Only a number is expected: how many lines in the entries that follow contain the word "social"?

======

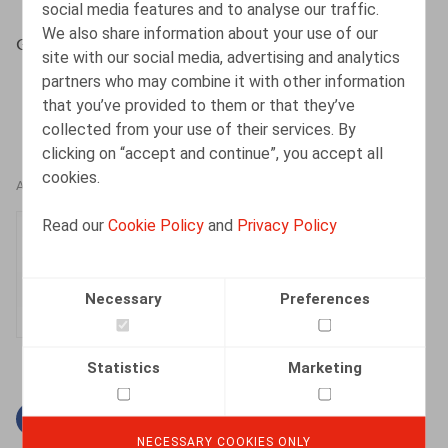
social media features and to analyse our traffic.
We also share information about your use of our
Gysemans, N., HR.square, 2017, nr 166, p. 62
site with our social media, advertising and analytics
partners who may combine it with other information
that you’ve provided to them or that they’ve
collected from your use of their services. By
clicking on “accept and continue”, you accept all
cookies.
AUTHORS
Read our
Cookie Policy
and
Privacy Policy
Nele Gysemans
Senior Associate
Necessary
Preferences
Statistics
Marketing
Facebook
Twitter
Linkedin
Mail
NECESSARY COOKIES ONLY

======

## TASK ANSWER
2